(HOW TO COMPLETE THIS TASK) In the entries that follow, find the line containing "ಶ್ರೀ ವಿ.ಆರ್. ಹೆಗಡೆ ಛತ್ರಕೇರಿ ತೀರ್ಥಹಳ್ಳಿ" and the line containing "Шлифовка шкивов ленточных пилорам", then copy exactly everything from the first through the second except the pictures.

(INPUT DATA)
□ □ □

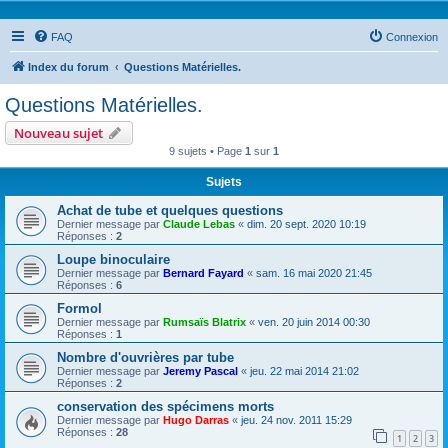
FAQ
Connexion
Index du forum
Questions Matérielles.
Questions Matérielles.
Nouveau sujet
9 sujets • Page
1
sur
1
Sujets
Achat de tube et quelques questions
Dernier message par
Claude Lebas
«
dim. 20 sept. 2020 10:19
Réponses :
2
Loupe binoculaire
Dernier message par
Bernard Fayard
«
sam. 16 mai 2020 21:45
Réponses :
6
Formol
Dernier message par
Rumsaïs Blatrix
«
ven. 20 juin 2014 00:30
Réponses :
1
Nombre d'ouvrières par tube
Dernier message par
Jeremy Pascal
«
jeu. 22 mai 2014 21:02
Réponses :
2
conservation des spécimens morts
Dernier message par
Hugo Darras
«
jeu. 24 nov. 2011 15:29
Réponses :
28
1
2
3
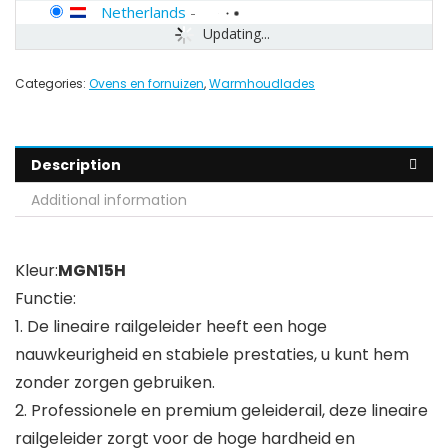
Netherlands
-
Updating...
Categories:
Ovens en fornuizen
,
Warmhoudlades
Description
Additional information
Kleur:
MGN15H
Functie:
1. De lineaire railgeleider heeft een hoge
nauwkeurigheid en stabiele prestaties, u kunt hem
zonder zorgen gebruiken.
2. Professionele en premium geleiderail, deze lineaire
railgeleider zorgt voor de hoge hardheid en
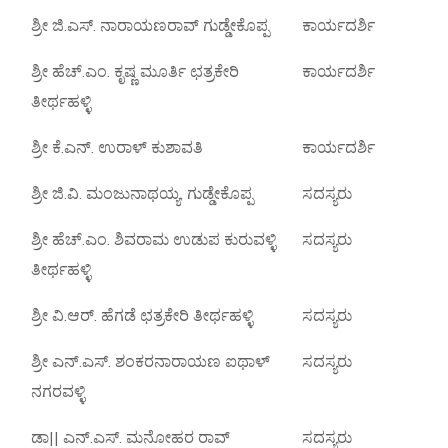
ಶ್ರೀ ಜಿ.ಎಸ್. ನಾರಾಯಣರಾವ್ ಗುಡ್ಡೇಕೊಪ್ಪ
ಕಾರ್ಯದರ್ಶಿ
ಶ್ರೀ ಹೆಚ್.ಎಂ. ಕೃಷ್ಣ ಮೂರ್ತಿ ಛತ್ರಕೇರಿ
ಕಾರ್ಯದರ್ಶಿ
ತೀರ್ಥಹಳ್ಳಿ
ಶ್ರೀ ಕೆ.ಎನ್. ಉರಾಳ್ ಕುಶಾವತಿ
ಕಾರ್ಯದರ್ಶಿ
ಶ್ರೀ ಜಿ.ವಿ. ಮಂಜುನಾಥಯ್ಯ, ಗುಡ್ಡೇಕೊಪ್ಪ
ಸದಸ್ಯರು
ಶ್ರೀ ಹೆಚ್.ಎಂ. ಶಿವರಾಮ ಉಡುಪ ಕುರುವಳ್ಳಿ
ಸದಸ್ಯರು
ತೀರ್ಥಹಳ್ಳಿ
ಶ್ರೀ ವಿ.ಆರ್. ಹೆಗಡೆ ಛತ್ರಕೇರಿ ತೀರ್ಥಹಳ್ಳಿ
ಸದಸ್ಯರು
ಶ್ರೀ ಎನ್.ಎಸ್. ಶಂಕರನಾರಾಯಣ ಐಥಾಳ್
ಸದಸ್ಯರು
ನಗರವಳ್ಳಿ
ಡಾ|| ಎನ್.ಎಸ್. ಮನೋಹರ ರಾವ್
ಸದಸ್ಯರು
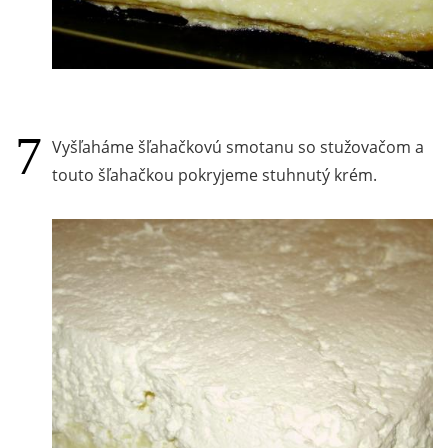
Vyšľaháme šľahačkovú smotanu so stužovačom a
touto šľahačkou pokryjeme stuhnutý krém.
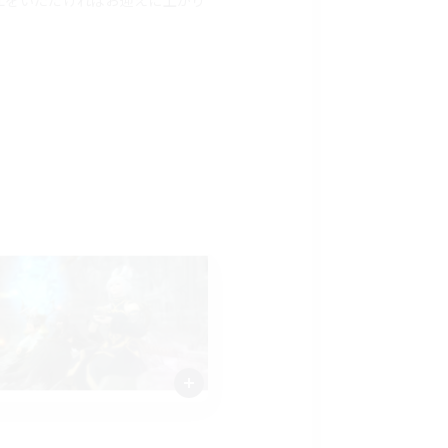
Lをいただければお迎えに上がり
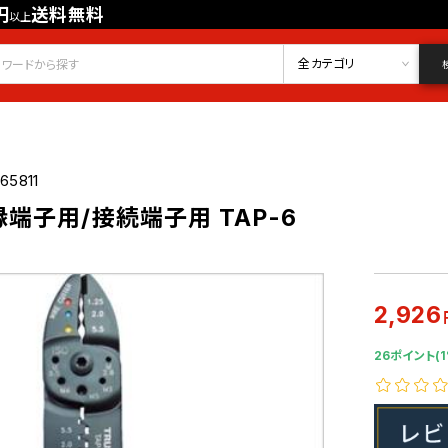
円
送料無料
以上
会員登録
ログイン
お気に入り
全カテゴリ
65811
端子用/接続端子用 TAP-6
2,926
26ポイント(1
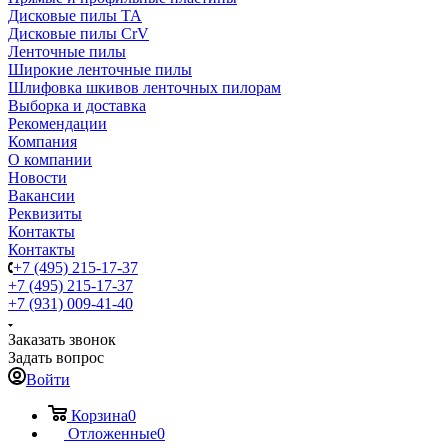
Дисковые пилы TA
Дисковые пилы CrV
Ленточные пилы
Широкие ленточные пилы
Шлифовка шкивов ленточных пилорам
Выборка и доставка
Рекомендации
Компания
О компании
Новости
Вакансии
Реквизиты
Контакты
Контакты
+7 (495) 215-17-37
+7 (495) 215-17-37
+7 (931) 009-41-40
Заказать звонок
Задать вопрос
Войти
Корзина
0
Отложенные
0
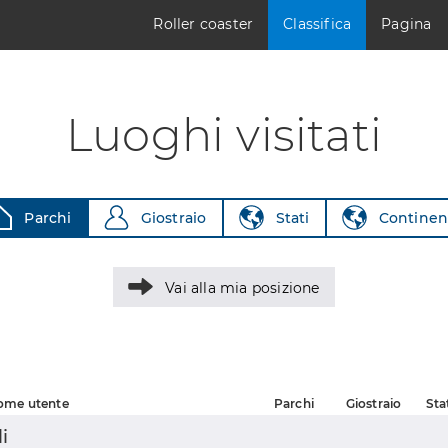
Roller coaster
Classifica
Pagina
Luoghi visitati
Parchi
Giostraio
Stati
Continen
Vai alla mia posizione
ome utente
Parchi
Giostraio
Sta
i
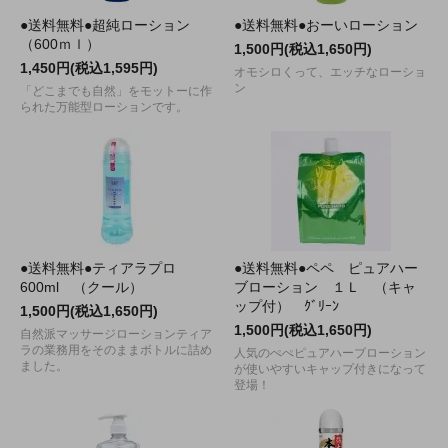
●送料無料●超純ローション
●送料無料●おーいローション
（600ｍｌ）
1,500円(税込1,650円)
1,450円(税込1,595円)
オモシロくって、エッチなローショ
ン
「どこまでも自然」をモットーに作
られた万能型ローションです。
●送料無料●ティアラプロ
●送料無料●ペペ ピュアハー
600ml （クール）
ブローション １Ｌ （キャ
ップ付） ｸﾞﾘｰﾝ
1,500円(税込1,650円)
1,500円(税込1,650円)
自然派マッサージローションティア
ラの業務用をそのままボトルに詰め
人気のぺぺピュアハーブローション
ました。
が使いやすいキャップ付きになって
登場！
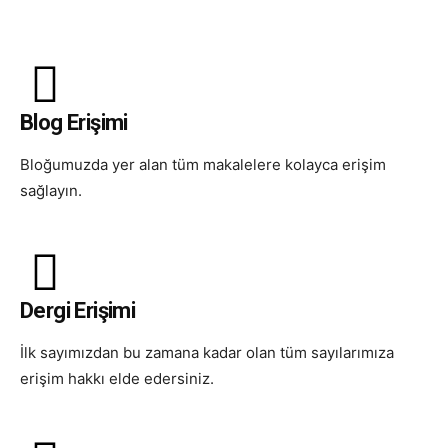
Blog Erişimi
Bloğumuzda yer alan tüm makalelere kolayca erişim
sağlayın.
Dergi Erişimi
İlk sayımızdan bu zamana kadar olan tüm sayılarımıza
erişim hakkı elde edersiniz.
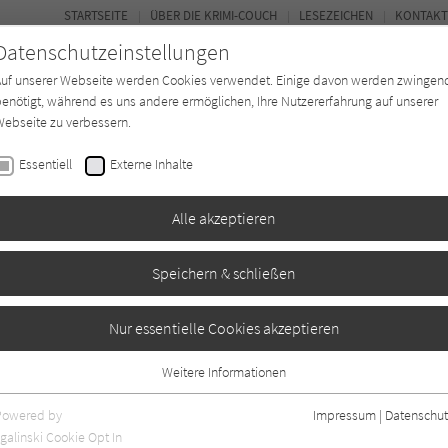
STARTSEITE
ÜBER DIE KRIMI-COUCH
LESEZEICHEN
KONTAKT
Datenschutzeinstellungen
Auf unserer Webseite werden Cookies verwendet. Einige davon werden zwingen
enötigt, während es uns andere ermöglichen, Ihre Nutzererfahrung auf unserer
ebseite zu verbessern.
BUCH-ENTDECKER
FORUM
Essentiell
Externe Inhalte
eit
Buchtyp
Autor*in
Magazin
Alle akzeptieren
Speichern & schließen
Nur essentielle Cookies akzeptieren
Weitere Informationen
0
Essentiell
Essentielle Cookies werden für grundlegende Funktionen der Webseite
Powered by
Impressum
|
Datenschut
benötigt. Dadurch ist gewährleistet, dass die Webseite einwandfrei
galinski Cookie Opt In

□ □ □

(TASK OUTPUT)
ಶ್ರೀ ವಿ.ಆರ್. ಹೆಗಡೆ ಛತ್ರಕೇರಿ ತೀರ್ಥಹಳ್ಳಿ
ಸದಸ್ಯರು
ಶ್ರೀ ಎನ್.ಎಸ್. ಶಂಕರನಾರಾಯಣ ಐಥಾಳ್
ಸದಸ್ಯರು
ನಗರವಳ್ಳಿ
ಡಾ|| ಎನ್.ಎಸ್. ಮನೋಹರ ರಾವ್
ಸದಸ್ಯರು
Vyšľaháme šľahačkovú smotanu so stužovačom a
touto šľahačkou pokryjeme stuhnutý krém.
Lをいただければお迎えに上がり
円
送料無料
以上
会員登録
ログイン
お気に入り
全カテゴリ
65811
端子用/接続端子用 TAP-6
2,926
26ポイント(1
Дисковые пилы TA
Дисковые пилы CrV
Ленточные пилы
Широкие ленточные пилы
Шлифовка шкивов ленточных пилорам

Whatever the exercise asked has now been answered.